Last updated: Feb. 17 2018 2 min read
Identification for your dog could easily be compared to insurance : you are glad you have it but you hope you never have to use it!
However, if you do, you’ll feel safe and secure knowing that it’s there. When it comes to your dog, and especially small puppies, you never know when they might accidentally slip out the back door and having proper identification can mean the difference between getting your lovable pet back into your arms, or losing her forever!
What Is The Best Type Of Identification For My Dog?
There are several types of identification that can be used to help identify your dog if he or she was ever to become lost. To give you a clear idea of each type so that you can make an informed decision on how to secure your dog, here is the list:
1. Basic Tags and Collars: This type of identification is fairly inexpensive and can be taken care of quickly. You can order metal or plastic tags that have your address and phone number imprinted on them. The tag will then be attached to the dog’s collar. This form of identification is also easy to spot and anybody who sees a dog running loose can simply look down and check to see what family he belongs to.
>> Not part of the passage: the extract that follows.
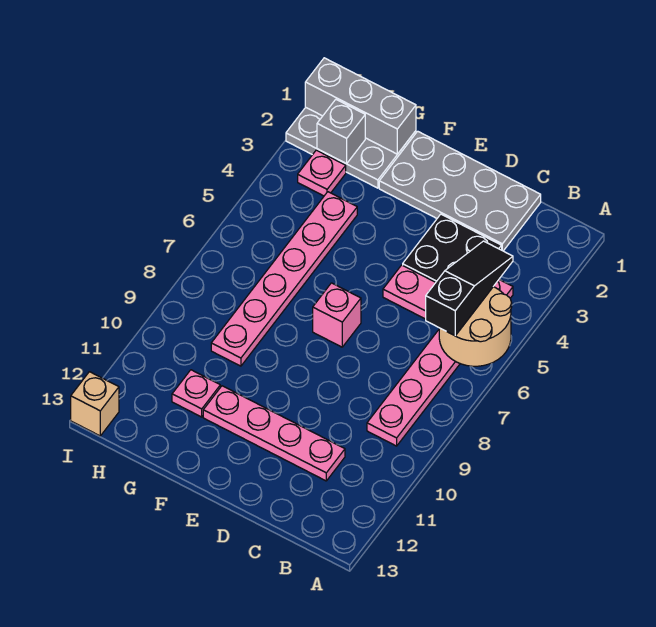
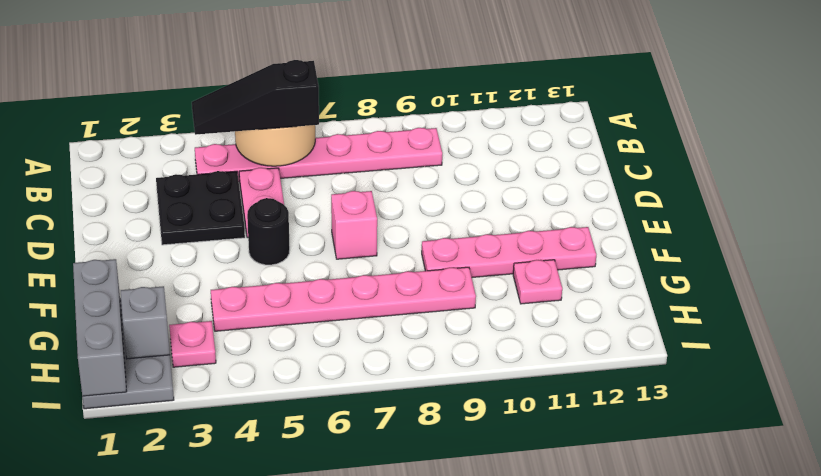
grey plate C1:F2 level 1 -> none
pink plate C11:F11 level 1 -> pink plate F9:F12 level 1
none -> black round brick E5 level 1
tan brick I13 level 1 -> none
Unfortunately, these tags can also be easily removed or torn off. If your dog or puppy loses this identification then there is very little chance of getting him back. Their are also thieves out there who will be more than happy to see a puppy roaming around by himself and remove its collar in order to take it home.
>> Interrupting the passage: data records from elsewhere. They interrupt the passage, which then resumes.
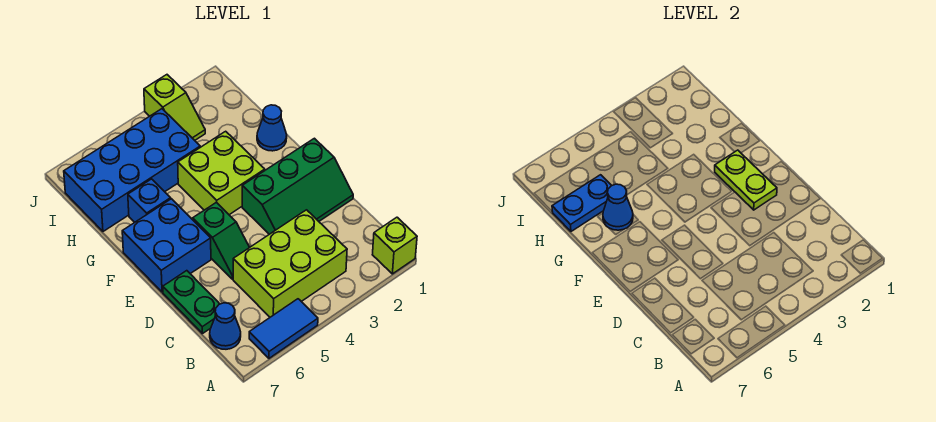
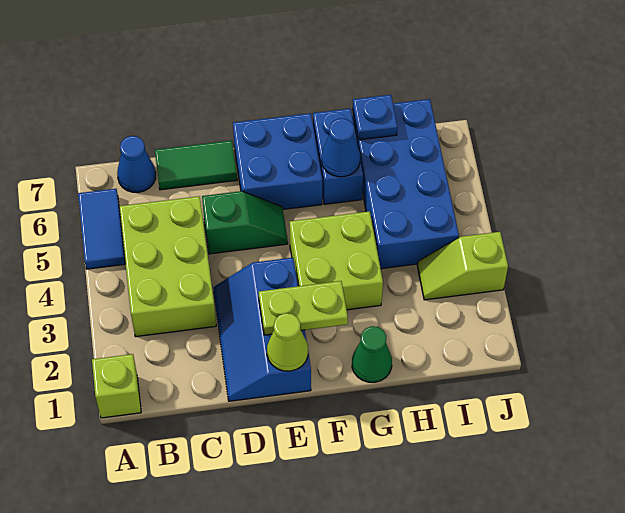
green plate C7:D7 level 1 -> green tile C7:D7 level 1
green slope D1:E3 level 1 top E -> blue slope D1:E3 level 1 top E
green slope D5:E5 level 1 top E -> green slope D5:E5 level 1 top D
none -> lime cone E1 level 2
blue cone G1 level 1 -> green cone G1 level 1
blue brick G6 level 1 -> blue brick G6:G7 level 1
blue plate H6:H7 level 2 -> blue plate H7 level 2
2. Microchips: Microchips for dogs and other house pets have been around for quite some time. Originally, every microchip that was functioning in the United States were set on a frequency signal of 125kHz. Now microchips are functioning with a 134.2kHz in order to conform to internationally used microchip systems.
Microchip identification is surgically implanted into your dog underneath the skin and generally in between the shoulder blades. The size is no bigger than a grain of rice and this small chip contains the owner’s contact information that is uploaded to a national database. It takes a special scanner to read the number on each microchip. These scanners are usually available at many veterinarian facilities and animal shelters.
3. Tattoo Identification: Identification by tattoo is a third option that can be done quite easy and is typically inexpensive. Most of the time these tattoos will list your phone number and the puppy’s name. The ears or stomach area is typically the location that a tattoo will be imprinted. The only cons are that tattoos can fade in time and even altered.